* [SOURCE DOCUMENT]:
The Fretboard Journal is proud to premiere Jack Schneider’s Best Be On My Way album, officially out on November 11, 2022.
For the last few years, we’ve been hearing all about Jack Schneider. He’s a young and uber-talented Nashville-based singer-songwriter who seems to check all of our favorite boxes: Jack has immersed himself in vintage instruments working alongside George Gruhn at Gruhn Guitars; he’s toured with Vince Gill as both a guitar tech and rhythm player; and he’s collaborated with David Rawlings, among many others.
On Best Be On My Way, he incorporates all of the above with some stellar guests (yes, Rawlings and Gill are on there); some incredible vintage guitars; and truly great songs. This doesn’t feel like a debut at all. Check it out via the above Soundcloud link, give it a listen, and share this page with friends.
Jack on His Guitars with Vince Gill
“My main two acoustic guitars for working with Vince are a custom herringbone Martin 0000-28 I bought from George Gruhn in Nashville. I had some of the finish sanded off from the body, which helped the guitar open up quicker.

* [INSTRUCTION 1]: Reproduce word for word the passage of the Jack Schneider album premiere that opens with the words containing "The Fretboard Journal" and closes with "among many others.".
* [INSTRUCTION 2]: According to the Jack Schneider album premiere, on what date is Best Be On My Way officially out?
* [INSTRUCTION 3]: Continue the Jack Schneider album premiere from the point where it stops.
The rows that follow this point have no connection to the Jack Schneider album premiere.

* [EXTRACTED ENTRIES]:
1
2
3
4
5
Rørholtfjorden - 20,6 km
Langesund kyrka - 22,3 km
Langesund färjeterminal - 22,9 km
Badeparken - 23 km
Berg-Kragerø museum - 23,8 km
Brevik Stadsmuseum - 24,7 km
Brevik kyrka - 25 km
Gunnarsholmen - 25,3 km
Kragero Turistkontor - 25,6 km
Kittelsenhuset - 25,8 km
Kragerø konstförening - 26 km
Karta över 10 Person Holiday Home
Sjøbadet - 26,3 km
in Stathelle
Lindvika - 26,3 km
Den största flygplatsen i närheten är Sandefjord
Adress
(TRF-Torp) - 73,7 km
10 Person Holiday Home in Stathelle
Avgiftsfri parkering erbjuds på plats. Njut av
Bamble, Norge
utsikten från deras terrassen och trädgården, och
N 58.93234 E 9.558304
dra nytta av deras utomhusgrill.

* [RESPONSE 1]:
The Fretboard Journal is proud to premiere Jack Schneider’s Best Be On My Way album, officially out on November 11, 2022.
For the last few years, we’ve been hearing all about Jack Schneider. He’s a young and uber-talented Nashville-based singer-songwriter who seems to check all of our favorite boxes: Jack has immersed himself in vintage instruments working alongside George Gruhn at Gruhn Guitars; he’s toured with Vince Gill as both a guitar tech and rhythm player; and he’s collaborated with David Rawlings, among many others.

* [RESPONSE 2]: November 11, 2022.

* [RESPONSE 3]:
“The other instrument is a guitar made by the late, great Carlo Greco, former foreman of Guild Guitars in the 1970s. He built this one in late 1999 for a neighbor. I discovered who Carlo was by researching several iconic guitars I coveted as a child: Paul Simon’s main 1960s Guild F-30R, John Denver’s Guild F-50R Special and F-612, and the acoustic parlor guitar that Mark Knopfler played on Bob Dylan’s Infidels record. All instruments I discovered had been built by Carlo himself at the Guild factory, and I found Carlo’s name in the white pages and called him up. I was seventeen, he was 88. He could not have been kinder and answered many of my questions about guitars and instrument construction. He passed a few months later, and I sought out one of his guitars for a year but never found one. Then, right before my high school graduation, this one showed up online. I spent all my college money on it, and my folks helped cover the difference. They surprised me with it on the day of my high school graduation.
“This old friend has traveled the world with me. From my first days of college in New York to beer joints in a punk band to the streets of Paris to the Ryman stage with Vince, it has been a joy to grow with this beautiful instrument… and to accumulate miles together.
“Both instruments are equipped with Paul McGill Go Acoustic Audio pickups. I run them through a Grace Felix pre-amp, and have a Strymon Flint on my pedal board for reverb which I will use from time to time, depending on the room. Tuner pedal is Boss Tu-3.”
On Best Be On My Way, Jack’s primary writing guitar was a 1956 Martin D-28 dubbed “Big Jim” (pictured in the gallery below). It was formerly owned by Gillian Welch. “I bought it from her and David in January 2021, wrote many of the songs on the record on it, and played it on almost every song,” he says.
He also used a 1964 Gibson B-45-12 12-string on “Marietta” and “Del Rio Blues,” and wrote many of these tunes on a 1970 Martin D-41.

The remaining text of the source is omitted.